Task item. Check every line of the entries below for the word "algae". Then give the number of lines that have it, with nothing added.

-- Data supplied follows --

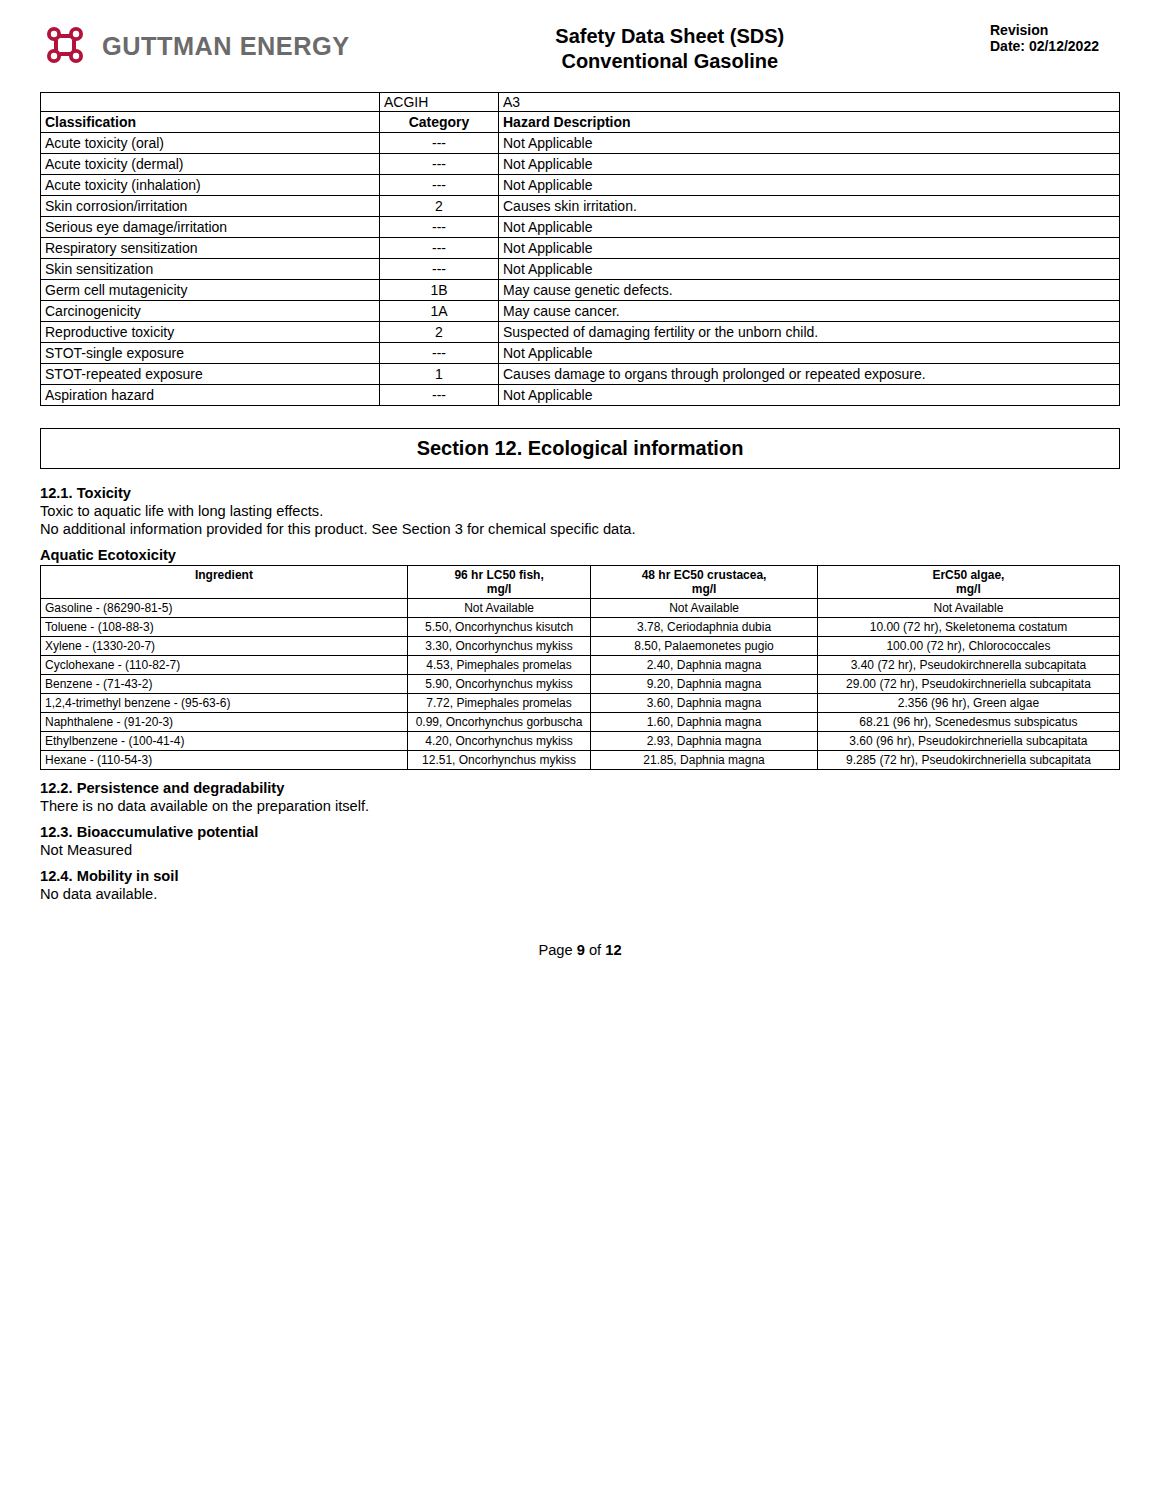GUTTMAN ENERGY
Safety Data Sheet (SDS)
Conventional Gasoline
Revision
Date: 02/12/2022
| | ACGIH | A3 |
| Classification | Category | Hazard Description |
| Acute toxicity (oral) | --- | Not Applicable |
| Acute toxicity (dermal) | --- | Not Applicable |
| Acute toxicity (inhalation) | --- | Not Applicable |
| Skin corrosion/irritation | 2 | Causes skin irritation. |
| Serious eye damage/irritation | --- | Not Applicable |
| Respiratory sensitization | --- | Not Applicable |
| Skin sensitization | --- | Not Applicable |
| Germ cell mutagenicity | 1B | May cause genetic defects. |
| Carcinogenicity | 1A | May cause cancer. |
| Reproductive toxicity | 2 | Suspected of damaging fertility or the unborn child. |
| STOT-single exposure | --- | Not Applicable |
| STOT-repeated exposure | 1 | Causes damage to organs through prolonged or repeated exposure. |
| Aspiration hazard | --- | Not Applicable |
Section 12. Ecological information
12.1. Toxicity
Toxic to aquatic life with long lasting effects.
No additional information provided for this product. See Section 3 for chemical specific data.
Aquatic Ecotoxicity
| Ingredient | 96 hr LC50 fish, mg/l | 48 hr EC50 crustacea, mg/l | ErC50 algae, mg/l |
| --- | --- | --- | --- |
| Gasoline - (86290-81-5) | Not Available | Not Available | Not Available |
| Toluene - (108-88-3) | 5.50, Oncorhynchus kisutch | 3.78, Ceriodaphnia dubia | 10.00 (72 hr), Skeletonema costatum |
| Xylene - (1330-20-7) | 3.30, Oncorhynchus mykiss | 8.50, Palaemonetes pugio | 100.00 (72 hr), Chlorococcales |
| Cyclohexane - (110-82-7) | 4.53, Pimephales promelas | 2.40, Daphnia magna | 3.40 (72 hr), Pseudokirchnerella subcapitata |
| Benzene - (71-43-2) | 5.90, Oncorhynchus mykiss | 9.20, Daphnia magna | 29.00 (72 hr), Pseudokirchneriella subcapitata |
| 1,2,4-trimethyl benzene - (95-63-6) | 7.72, Pimephales promelas | 3.60, Daphnia magna | 2.356 (96 hr), Green algae |
| Naphthalene - (91-20-3) | 0.99, Oncorhynchus gorbuscha | 1.60, Daphnia magna | 68.21 (96 hr), Scenedesmus subspicatus |
| Ethylbenzene - (100-41-4) | 4.20, Oncorhynchus mykiss | 2.93, Daphnia magna | 3.60 (96 hr), Pseudokirchneriella subcapitata |
| Hexane - (110-54-3) | 12.51, Oncorhynchus mykiss | 21.85, Daphnia magna | 9.285 (72 hr), Pseudokirchneriella subcapitata |
12.2. Persistence and degradability
There is no data available on the preparation itself.
12.3. Bioaccumulative potential
Not Measured
12.4. Mobility in soil
No data available.
Page 9 of 12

-- Data supplied concluded --

Solution to the exercise. 2